Playing Around


The often-repeated truism about marriage is the once the honeymoon is over, life comes back to normal and the bloom is off the romance.  There is good reason behind this expectation.  The romance of courtship fades under the pressures of jobs, house, friends, children, etc.  We stop putting our best selves forward.  The mysterious beckoning that we felt during that period of mutual exploration of possibilities becomes the routine of living together, often not really enjoying all those “cute little things” that we once thought made our chosen partner so adorable.  The experience of the majority is that somehow the fire burns a little less hot, the grind is a little more compelling and that horrible word begins to creep back into our souls – bored!

Because this experience seems so universally true, we might be led to believe that it is just as correct as it is normal.  We watch the newly dating couple, or those whose recent vows have not yet tarnished, and we shake our heads knowingly.  Just wait, we say to ourselves, and soon things will be just like they are for me.  Once I was a romantic but now I have grown up.  Life is difficult, to quote a very popular writer.  We just know better.

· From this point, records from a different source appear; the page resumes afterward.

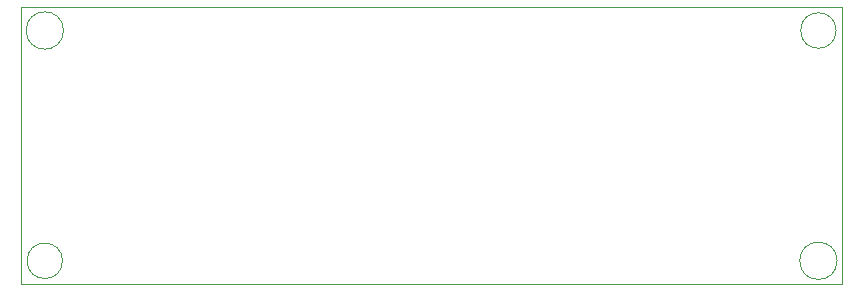
<source format=gm1>
G04 #@! TF.FileFunction,Profile,NP*
%FSLAX46Y46*%
G04 Gerber Fmt 4.6, Leading zero omitted, Abs format (unit mm)*
G04 Created by KiCad (PCBNEW 4.0.3-stable) date 10/29/16 15:55:36*
%MOMM*%
%LPD*%
G01*
G04 APERTURE LIST*
%ADD10C,0.100000*%
G04 APERTURE END LIST*
D10*
X129081139Y-87000000D02*
G75*
G03X129081139Y-87000000I-1581139J0D01*
G01*
X129000000Y-106500000D02*
G75*
G03X129000000Y-106500000I-1500000J0D01*
G01*
X194581139Y-106500000D02*
G75*
G03X194581139Y-106500000I-1581139J0D01*
G01*
X194500000Y-87000000D02*
G75*
G03X194500000Y-87000000I-1500000J0D01*
G01*
X125500000Y-85000000D02*
X195000000Y-85000000D01*
X125500000Y-108500000D02*
X125500000Y-85000000D01*
X195000000Y-108500000D02*
X125500000Y-108500000D01*
X195000000Y-85000000D02*
X195000000Y-108500000D01*
M02*

</source>
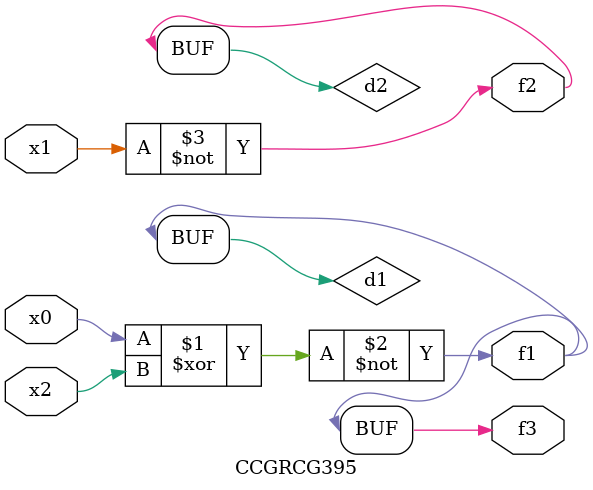
<source format=v>
module CCGRCG395(
	input x0, x1, x2,
	output f1, f2, f3
);

	wire d1, d2, d3;

	xnor (d1, x0, x2);
	nand (d2, x1);
	nor (d3, x1, x2);
	assign f1 = d1;
	assign f2 = d2;
	assign f3 = d1;
endmodule

</source>
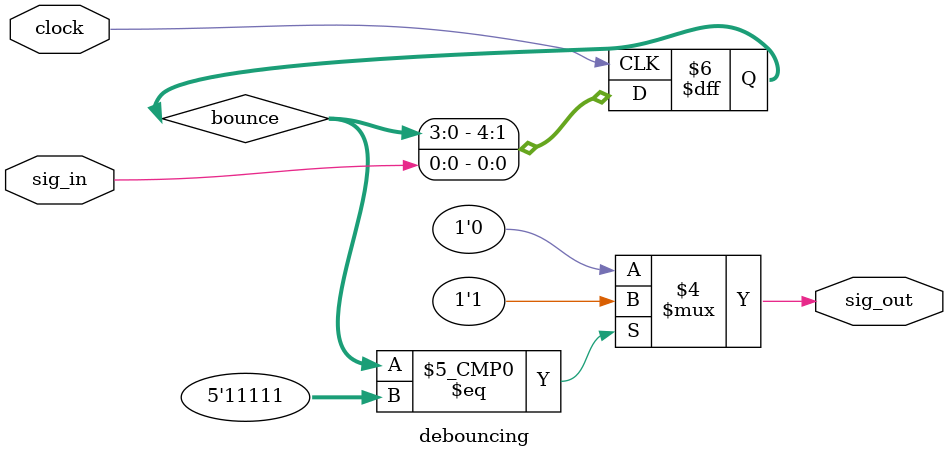
<source format=v>
module debouncing(
	input 			clock, 
	input 			sig_in, 
	output 	reg 	sig_out
); 



reg	[4:0] bounce;

always@(posedge clock) begin
	bounce[0] <= sig_in;
	bounce[1] <= bounce[0];
	bounce[2] <= bounce[1];
	bounce[3] <= bounce[2];
	bounce[4] <= bounce[3];
end
	

always@(*) begin
	case(bounce)
		5'b00000 : sig_out = 1'b0;
		5'b11111 : sig_out = 1'b1;
		default	 : sig_out = 1'b0;
	endcase
end


endmodule 

</source>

Personal reflection will convince us how normal the reasoning is.  But what is the norm is not necessarily right.  Fifty thousand Frenchmen can be wrong.  And so can you and I.

What happened along the way?  We used to look into each other’s eyes in those days and feel the wonder.  I am sure each of us could point to many distractions, circumstances and choices.  The last of these three options is not so widely admitted.  We all like to put the blame elsewhere.  The job is often much more the culprit to marriage boredom than the fact that I chose to let the job take me over.  Children are a wonderful excuse for not putting effort into being husbands or wives.  They are so readily available to blame.  Of course, the fact that I chose to let them occupy my every moment fades in comparison to the more obvious.  Still, at the bottom of it all is choice.  When we were “hot to trot”, we seemed to make effortless choices to be together, see each other, bend the rules, hold on for dear life, fall head over heels.  In those moments, nothing was more important.  Now things seem different.

But they probably aren’t!  The person who now shares your life and your bed is probably the same one that drove you crazy with desire.  The person you couldn’t wait to hold, see, talk to, plan with, share everything, is probably still right there, feeling all the same things you do and being just as frustrated.  Hopelessness is a bipartisan effort.

May I suggest that it is time to play around?  Pick your partner and go for it!  The best partner to pick is the one who already has your heart’s desire in mind.  My guess is that he or she is right there in front of you.  The problem is that both of you have forgotten how wonderful it is to play.  Time to remember!